Robert Taylor was born in Filley, Nebraska on August 5, 1911. The photo above is the main street of Filley in 1936. Mr. Taylor’s original name was Spangler Arlington Brugh. At some point the Spangler and Brugh families intermarried, causing the unusual first name. His parents were Spangler Andrew Brugh (1881-1933) and Ruth Adela Stanhope Brugh (1887-1974). Andrew was a grain merchant who became an osteopath in order to care for his ailing wife. He died in 1933, shortly after his son’s graduation from college. Ruth Brugh survived her son by five years. Robert Taylor always felt a strong connection with Nebraska and visited frequently.
Young Arlington, or Arly, was 6 months old when this picture was taken. Dressing baby boys like girls was very common at the time. With her health problems, Ruth was unable to care for her baby, necessitating a live-in Nanny. Arly was apparently a fragile child who survived a serious illness in 1912 and another in the flu epidemic of 1918. The family moved to Beatrice, Nebraska, in 1917.
This picture is from 1912 and shows Arly at the age of 18 months. The Brugh family moved frequently in Beatrice, generally moving up to better premises. E.A. Kral in Robert Taylor’s Nebraska Years says: “Taylor’s father was by all accounts an excellent osteopath,very considerate of everyone and a wonderful neighbor.” Robert Taylor was also known for his good manners and faultless courtesy. Greta Garbo called him a “kind and well-bred” young man.
Date unknown. From E.A. Kral: “Taylor’s mother was a quiet and sometimes reserved person, of a smaller build, 5’2″ tall, 120 pounds in weight, fragile appearing but underneath strong and occasionally demanding, and always concerned about her family.” In later years Ruth would recall that neither her husband nor her son,”liked me to work. that he liked to find me dressed up pretty and sitting down with a book in the parlor when he came home” (Gladys Hall)
I don’t have an exact date for this picture but to me Arly looks to be around 4 or 5 years old. Ruth dressed him in sailor suits and Little Lord Fauntleroy outfits and kept him away from other children for fear that he would get dirty. As a boy Arly loved to read, mostly adventure stories for boys. The famous widow’s peak makes an appearance here, although not as prominently as it would later.
This family portrait comes from 1914 when Arlington was three years old. Later he would go to school in outfits like this one and have to defend himself from other boys who called him a sissy. Robert Taylor commented much later that it was then he became a fast runner. Ruth, Arlington and Andrew are in the front row, other relatives in the back. One poignant comment by Robert Taylor looking back on his child is as follows: “I was almost always alone. I went to school. I was a good little boy, I am afraid. I liked school.”

Work task 1: Say whether each statement agrees with the Robert Taylor account, answering yes or no and quoting the words that decide it: (a) Taylor's father worked as a grain merchant before he became an osteopath. (b) The family moved to Beatrice in 1912. (c) Taylor's mother died before he did.
Work task 2: Write what comes next in the account of Robert Taylor's childhood, picking up after its final sentence.
The lines that come next are separate material, unrelated to the Robert Taylor account.

Data for review:

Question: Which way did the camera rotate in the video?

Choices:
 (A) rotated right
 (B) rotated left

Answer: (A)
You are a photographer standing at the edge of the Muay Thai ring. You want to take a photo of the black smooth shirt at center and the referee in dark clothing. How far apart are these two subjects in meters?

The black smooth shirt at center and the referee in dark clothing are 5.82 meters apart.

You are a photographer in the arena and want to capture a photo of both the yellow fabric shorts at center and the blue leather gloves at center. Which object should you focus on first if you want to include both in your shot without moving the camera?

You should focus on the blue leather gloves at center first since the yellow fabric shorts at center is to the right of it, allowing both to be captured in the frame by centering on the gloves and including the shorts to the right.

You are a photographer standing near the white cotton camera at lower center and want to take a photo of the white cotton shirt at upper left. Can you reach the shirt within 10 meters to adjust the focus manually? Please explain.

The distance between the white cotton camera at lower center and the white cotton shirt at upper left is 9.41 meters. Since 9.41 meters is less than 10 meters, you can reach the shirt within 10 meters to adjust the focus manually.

Written response 1:
(a) Yes: "Andrew was a grain merchant who became an osteopath in order to care for his ailing wife."
(b) No: "The family moved to Beatrice, Nebraska, in 1917."
(c) No: "Ruth Brugh survived her son by five years."

Written response 2:
Also from 1914, 3 year old Arly with a suitcase. When he was quite young, Arlington accompanied his doctor father on his rounds through rural Nebraska, helping with surgery by laying out the instruments. Mr. Taylor once described the smell of his home as a combination of hot chocolate, hot cornbread and formaldehyde. He also tried to teach himself Latin. At one point Arly developed a serious stammer and was sent to live with friends on a farm. Allowed to dress like a regular boy and play with kids of his own age cured the stammer, which never came back.
Wearing his boy scout uniform, Arly is seated on his pony Gypsy or Gyp at the age of 8. From Gladys Hall, Robert Taylor’s True Life Story, 1937. Quoting Robert Taylor: “One day when I was ten, I made up my mind to ride Gypsy to Filley. It was about 16 miles from Beatrice. My parents offered no objection. They always encouraged me to take the adventures that called on self reliance…..well, a few miles out of Beatrice, Gypsy balked. I fought her but she was stronger willed than I. I let her take her head then, and ramble on to a lonely farm house. There I phoned my mother. ‘Gee, I’m marooned here. Gyp won’t go any farther. We’ll have to come back.’ And then mother’s voice came over the wire saying, ‘You just cut yourself a switch, young man, and make her go. Never let a horse be your boss.,” Despite more difficulties, Arly and Gyp made it safely to Filley.
The original caption for this picture says: “No screen lover is this, but an all-round American boy at the age of 16. His father was Taylor’s favorite companion, but tragically he didn’t live to see his son famous. A likeness between father and son can be seen, but it was a likeness of character as well as physiognomy. ” Lydia Calvert, writing the history of the screen’s greatest lover since Valentino, tells of his life in Filley, Neb., where the photo was taken.
The Brugh family in 1929. Arly was 18. After High School he enrolled at Doane College in Crete, Nebraska to study music with his favorite teacher, Herbert Grey. Grey later transferred to Pomona College in California, and Arlington Brugh followed him, a decision that completely changed the direction of his life. At Pomona he became active in the dramatic society and played leading roles in a number of plays, including Camille.
In his senior year, Arly, also called Doc, starred in the play Journey’s End. There was a talent scout from MGM there and the rest is history. Actually there a number of versions of what happened next, but there is no question that young Doc and MGM did find one another.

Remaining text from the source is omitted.